After Northern Ireland’s political parties missed the latest deadline for reaching an agreement to restore devolved government, the current Assembly crisis is now the longest for over a decade. In this post Brian Walker suggests a new approach that might help to break the deadlock.
Standing back, it’s easy enough to see why the latest Assembly crisis is the longest and most intractable for over a decade. Unusually in recent times and in sharp contrast to the heady days of the Good Friday Agreement (GFA), this breakdown is set against a background of momentous upheaval which, typically, the local politicians have rushed to exploit for their own causes. For the DUP, Brexit revives the prospect of a physical border which in whatever final form confirms the fact of the Union. For Sinn Féin the prospect of Northern Ireland remaining in the EU as part of a united Ireland opens up a new route to the elusive old destination. Both parties now enjoy uncertain leverage in the two parliaments of their allegiance where minority governments uncertainly rule.
If Sinn Féin’s narrative of a people’s surge of rebellion against DUP intransigence is not entirely convincing, it cannot be denied that events outside have given fresh impetus to the struggle for Northern Ireland’s constitutional future. Internally, the frustrations of power sharing by which the winning parties are always denied the fruits of clear victory might otherwise have been contained, had it not been for a remarkable coincidence of the green energy fiasco and the fatal illness of Martin McGuinness. For Sinn Féin the chance of exploring whether Assembly elections could become one more useful stage in an unending series of mini-referendums to create momentum for a border poll was too good to miss. In the short run the tactic has not delivered, but the contest may become all the keener with the impending emergence of a Catholic voting majority. All election victories look like becoming marginal from now on and the prospect of a well functioning Assembly all the more uncertain. Or so it appears at the moment. As recently as May last year it all looked rather different.
The shortcomings of the UK government
Faced with the collapse of the Assembly, the British government’s attitude was curiously passive until almost the last minute, compared to the close engagement of earlier years when in a high pressure environment prime ministers presided, ears were constantly bent and many draft proposals circulated. Even after making due allowance for mediation fatigue, this looks like a fundamental error, though whether out of calculation or incompetence is unclear. It is not enough to claim – rightly – that the government have bigger things to worry about: they usually do. For under the guise of respecting devolution (interestingly also the reason given for denying Northern Irish women abortions on the NHS in England and now overthrown), a Conservative pattern of relative disengagement since 2010 has weakened the British government’s authority and exposed a loss of touch. Secretary of State James Brokenshire’s impartiality was compromised from the moment he complained about legal action against ex-soldiers in January. He appeared to care more about the Tory cause of shielding them from possible prosecution than his essential role as a minister.

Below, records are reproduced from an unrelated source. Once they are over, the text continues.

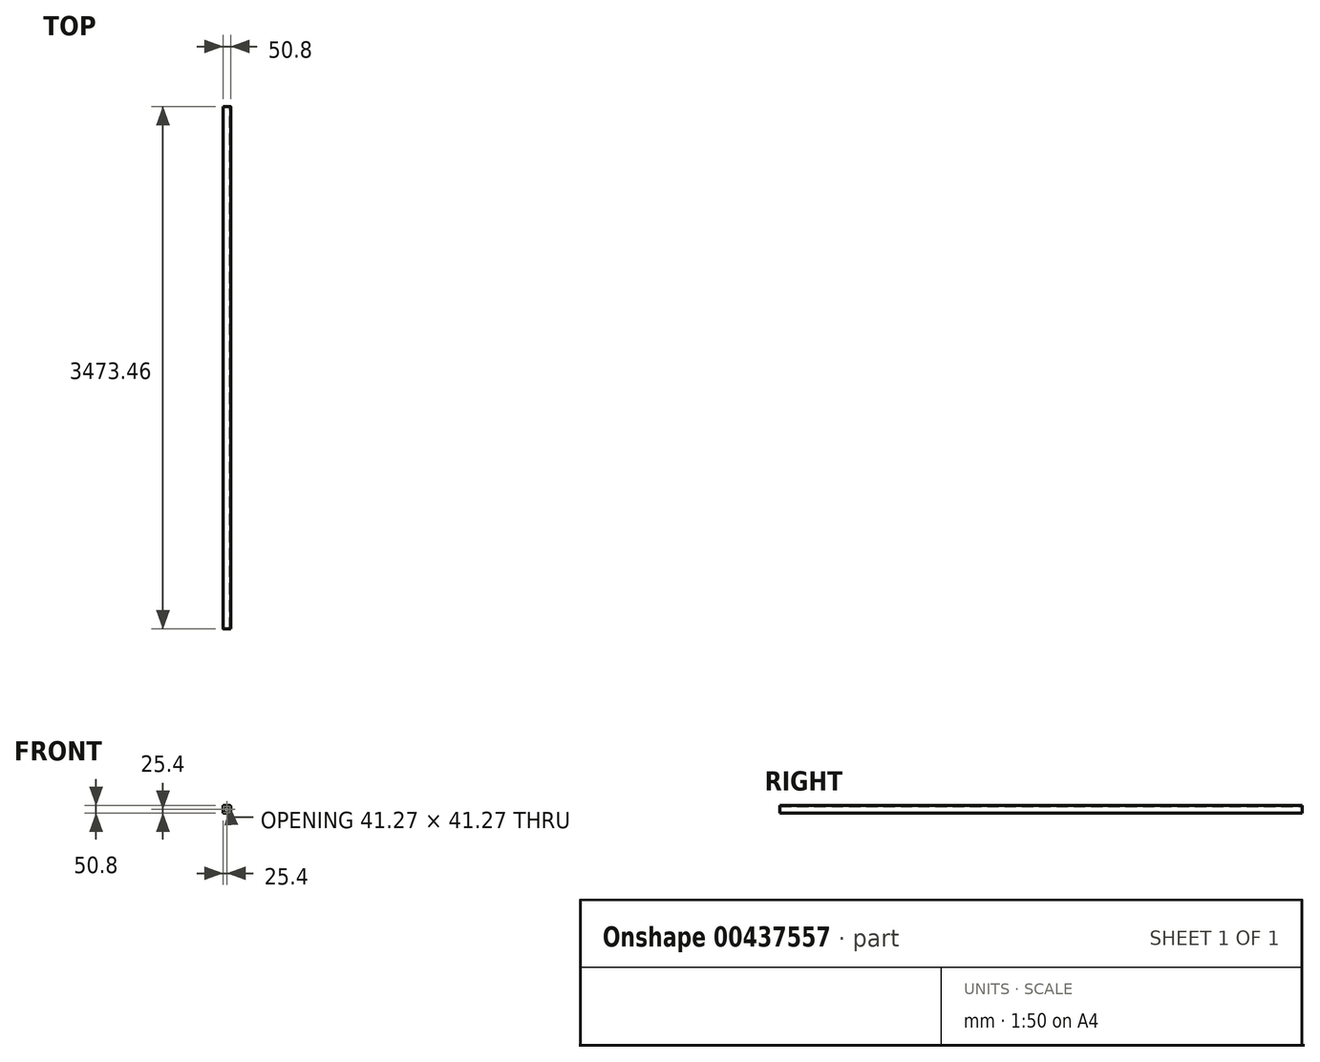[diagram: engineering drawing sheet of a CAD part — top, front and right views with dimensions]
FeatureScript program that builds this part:
annotation { "Feature Type Name" : "Feature", "Feature Type Description" : "" }
export const myFeature = defineFeature(function(context is Context, id is Id, definition is map)
    precondition{}
    {
        {
            var Q0;
            Q0=qCreatedBy(makeId("Front.planeOp"),FACE);
            var sketch = newSketch(context, id + "F0", { "sketchPlane" : qUnion([Q0])});
            skLineSegment(sketch, "E0.bottom", {"start": v(25.4, -25.4) * mm, "end": v(-25.4, -25.4) * mm});
            skLineSegment(sketch, "E0.top", {"start": v(25.4, 25.4) * mm, "end": v(-25.4, 25.4) * mm});
            skLineSegment(sketch, "E0.left", {"start": v(25.4, -25.4) * mm, "end": v(25.4, 25.4) * mm});
            skLineSegment(sketch, "E0.right", {"start": v(-25.4, -25.4) * mm, "end": v(-25.4, 25.4) * mm});
            skPoint(sketch, "E0.middle", {"position": v(0, 0) * mm});
            skLineSegment(sketch, "E1.bottom", {"start": v(20.64, -20.64) * mm, "end": v(-20.64, -20.64) * mm});
            skLineSegment(sketch, "E1.top", {"start": v(20.64, 20.64) * mm, "end": v(-20.64, 20.64) * mm});
            skLineSegment(sketch, "E1.left", {"start": v(20.64, -20.64) * mm, "end": v(20.64, 20.64) * mm});
            skLineSegment(sketch, "E1.right", {"start": v(-20.64, -20.64) * mm, "end": v(-20.64, 20.64) * mm});
            skSolve(sketch);
        }
        {
            var Q0;
            Q0 = qSketchRegion(id + "F0", true);
            extrude(context, id + "F1", {"entities" : qUnion([Q0]), "endBound" : BoundingType.SYMMETRIC, "depth" : 3473.45 * mm});
        }
        {
            var Q0;
            Q0=makeQuery(id+"F1.opExtrude","SWEPT_EDGE",EDGE,{"disambiguationData":[OSD([sQuery(id+"F0.wireOp",EDGE,"E0.top"),sQuery(id+"F0.wireOp",EDGE,"E0.right")])]});
            var Q1;
            Q1=makeQuery(id+"F1.opExtrude","SWEPT_EDGE",EDGE,{"disambiguationData":[OSD([sQuery(id+"F0.wireOp",EDGE,"E0.top"),sQuery(id+"F0.wireOp",EDGE,"E0.left")])]});
            var Q2;
            Q2=makeQuery(id+"F1.opExtrude","SWEPT_EDGE",EDGE,{"disambiguationData":[OSD([sQuery(id+"F0.wireOp",EDGE,"E1.bottom"),sQuery(id+"F0.wireOp",EDGE,"E1.right")])]});
            var Q3;
            Q3=makeQuery(id+"F1.opExtrude","SWEPT_EDGE",EDGE,{"disambiguationData":[OSD([sQuery(id+"F0.wireOp",EDGE,"E1.bottom"),sQuery(id+"F0.wireOp",EDGE,"E1.left")])]});
            var Q4;
            Q4=makeQuery(id+"F1.opExtrude","SWEPT_EDGE",EDGE,{"disambiguationData":[OSD([sQuery(id+"F0.wireOp",EDGE,"E0.bottom"),sQuery(id+"F0.wireOp",EDGE,"E0.left")])]});
            var Q5;
            Q5=makeQuery(id+"F1.opExtrude","SWEPT_EDGE",EDGE,{"disambiguationData":[OSD([sQuery(id+"F0.wireOp",EDGE,"E0.bottom"),sQuery(id+"F0.wireOp",EDGE,"E0.right")])]});
            fillet(context, id + "F2", {"entities" : qUnion([Q0, Q1, Q2, Q3, Q4, Q5]), "radius" : 5.08 * mm, "tangentPropagation" : true, "allowEdgeOverflow" : false});
        }
    });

As an organising principle for the talks, the split between devolved and non- devolved matters, with the former chaired by the apolitical figure of the head of the civil service, was a pointless distinction. While insisting on the sovereign power’s prerogatives, Brokenshire exercised them very little. The present government’s line on Brexit already placed them on the opposite side from nationalists in Scotland and Northern Ireland whose ultimate aim is to dismantle ‘the precious, precious Union’ they are pledged to defend. Might that have been a reason for letting the locals get on with it? The Secretary of State’s role as the judge of a majority in favour of a border poll is therefore unlikely to survive unchallenged.